May Day heralds the inauguration of the Celtic summer and the great festival of Beltaine, a celebration of fire, fertility and the sacred communication between mortal and divine.
The dire tides of Samhain have passed and the world is awash in the ecstasy of nature. The stirrings of life heard at Imbolg have matured into the vibrant song of summer inviting all to revel in the sensuous delights of love and procreative mystery as well as pay homage to the proto-Celtic god Belenus.
As with all Celtic festivals, Beltaine stands as a turning point. The wheeling of time is held fast within the feast name. "Belt" refers to white, or the white lunar eye and "Aine" names the primary Celtic solar deity, thus the turning of dark to light, season to season, and with it, the inevitable decline of summer into fall.
A good-natured festival, Beltaine is a season of the open air, love and not necessarily conjugal ties. It is not the unmarried who are pitied, but the unloving. Young and old gather flowers, weave garlands of hawthorn, marigold and rowan and steal into the night on May Eve to engage in lusty "greenwood" marriages.
Unlike the chaotic eeriness of Samhain when divination could spell doom, Beltaine was a time of bettering your luck, of skimming wells and gathering May dew for health.
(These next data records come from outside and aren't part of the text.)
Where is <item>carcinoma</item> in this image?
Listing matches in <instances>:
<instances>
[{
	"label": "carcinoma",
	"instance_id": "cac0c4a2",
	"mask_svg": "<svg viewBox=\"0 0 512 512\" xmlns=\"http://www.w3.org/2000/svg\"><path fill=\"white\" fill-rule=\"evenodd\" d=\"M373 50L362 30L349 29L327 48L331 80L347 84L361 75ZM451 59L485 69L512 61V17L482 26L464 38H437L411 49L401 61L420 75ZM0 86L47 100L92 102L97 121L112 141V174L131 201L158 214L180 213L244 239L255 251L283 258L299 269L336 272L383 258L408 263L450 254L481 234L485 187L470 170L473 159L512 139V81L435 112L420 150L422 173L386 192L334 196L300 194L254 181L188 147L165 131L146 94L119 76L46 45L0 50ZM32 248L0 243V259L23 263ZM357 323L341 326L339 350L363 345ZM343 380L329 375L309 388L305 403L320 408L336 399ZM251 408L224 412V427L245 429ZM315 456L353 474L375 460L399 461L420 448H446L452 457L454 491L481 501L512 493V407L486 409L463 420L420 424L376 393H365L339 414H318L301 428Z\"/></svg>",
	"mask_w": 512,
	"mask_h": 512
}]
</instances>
The fairy folk, equally anxious to see the end of winter, travelled unhindered twixt the sidhe mounds and the villages, eager for a bit of mischief and frivolity.
Fairs to fete Beltaine were the first chance of the year for neighbors to greet each other after a long and oftentimes bitter winter. The principal gathering was held at the Hill of Uisneach in County Westmeath.
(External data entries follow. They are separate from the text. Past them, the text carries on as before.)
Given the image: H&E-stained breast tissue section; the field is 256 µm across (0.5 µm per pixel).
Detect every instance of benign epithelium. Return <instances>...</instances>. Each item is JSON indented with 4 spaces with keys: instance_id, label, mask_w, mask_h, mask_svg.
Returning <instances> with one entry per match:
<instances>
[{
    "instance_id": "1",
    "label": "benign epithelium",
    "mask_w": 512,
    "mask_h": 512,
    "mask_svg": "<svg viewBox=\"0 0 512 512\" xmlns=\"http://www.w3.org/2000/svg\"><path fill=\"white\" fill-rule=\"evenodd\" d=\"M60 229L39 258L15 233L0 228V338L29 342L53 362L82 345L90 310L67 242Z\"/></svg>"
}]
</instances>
Uisneach is the area of the "territorially elusive" fifth province of Mide, the mythological Centre or "divine island" of Ireland. Whereas the Hill of Tara was the political centre of the High Kings of Ireland, Uisneach is the royal centre, the home of the goddess Erui and the sacred ground on which humans may engage their gods in the Otherworld.
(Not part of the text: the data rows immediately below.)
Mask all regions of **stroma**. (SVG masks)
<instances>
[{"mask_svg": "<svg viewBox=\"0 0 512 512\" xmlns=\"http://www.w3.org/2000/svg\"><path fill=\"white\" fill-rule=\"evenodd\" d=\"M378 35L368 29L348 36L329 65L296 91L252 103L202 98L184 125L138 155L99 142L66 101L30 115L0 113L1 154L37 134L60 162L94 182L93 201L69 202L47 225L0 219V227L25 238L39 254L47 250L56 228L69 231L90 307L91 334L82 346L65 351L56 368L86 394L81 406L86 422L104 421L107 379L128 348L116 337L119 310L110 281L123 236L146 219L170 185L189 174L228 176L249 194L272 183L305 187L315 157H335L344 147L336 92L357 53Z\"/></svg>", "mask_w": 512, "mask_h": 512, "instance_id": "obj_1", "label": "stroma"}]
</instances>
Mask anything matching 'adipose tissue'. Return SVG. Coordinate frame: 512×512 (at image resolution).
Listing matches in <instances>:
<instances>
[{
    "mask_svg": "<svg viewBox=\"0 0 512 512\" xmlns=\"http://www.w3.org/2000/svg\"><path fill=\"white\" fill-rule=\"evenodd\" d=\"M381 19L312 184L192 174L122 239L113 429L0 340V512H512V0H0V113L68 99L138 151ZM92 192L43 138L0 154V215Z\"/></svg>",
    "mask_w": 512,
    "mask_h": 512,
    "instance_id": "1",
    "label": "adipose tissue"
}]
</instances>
It is this fifth province which sustains the tension to unite the other four provinces of Ireland, eternally orchestrating the divine cycle of events. Writer Michael Dames refers to "mide" as the "neck" that joins "body with soul," humanity with cosmos.
At twilight on May Eve, stumbling in the half-light, villagers made their way to the summit of Uisneach where two enormous bonfires filled the sky. On neighboring hills and out onto the coasts, ring after ring of double bonfires burned, creating an undulating web of "fire eyes" through which Erui could again see her land and her people.
Upon reaching the summit, wind whipping sparks and smoke heavenward, the visitor would be stunned by the enormity of the bonfire and the lights calling back from the bonfires lit out into the horizon. The elemental fire light together with unbridled energy of the participants created a transcendent space in which communication could pass unimpeded between human and goddess - an exchange of gifts between worlds.
Today a valley road winds by the Hill of Uisneach from Mullingar to Athlone. Unlike most sites of significance in Ireland, there is actually a road sign marking the spot next to a small parking area. The Hill itself is like many in the area, peopled only by sheep and holsteins.
Passing through a stile and walking the path up the side of the hill the visitor can be deceived (especially at twilight) by several false summits which lead from the path. Approaching the actual summit, the wind picks up and although clouds of night are gathering, the view is as panoramic as it was centuries ago.
The remains of an earthen embankment, now the home of gorse and bushes, circle the area of the summit. The bank and ditch are thought of neolithic construction and enclose the bonfire sanctuary of a prehistoric goddess religion. Excavations of the summit area have revealed an enormous layer of ash from the annual bonfire rituals.
On the way to the summit I wondered if Erui had left her home, if the Old Ways were gone. There were no crowds gathered here - at the very centre of the pagan Celtic world, only a few people here and there moving around the darkened hill.
Reaching the sanctuary with my companion, candle in hand, I stood to face the view which in past years would have seen the great bonfire web. With no bonfires to greet us, the horizon was darkening fast. The wind swirled to embrace us and the atmosphere became thick with the collective memories of all those who must once have set foot on this summit at this sacred moment of Beltaine. In an instant an ineffable rapture came upon me, an overwhelming sense of welcome and primal unity with this goddess Erui.
The Old Ways are not gone, they are vibrant and patiently await our summons in the heart-fires of this season. Welcome Beltaine, welcome Erui.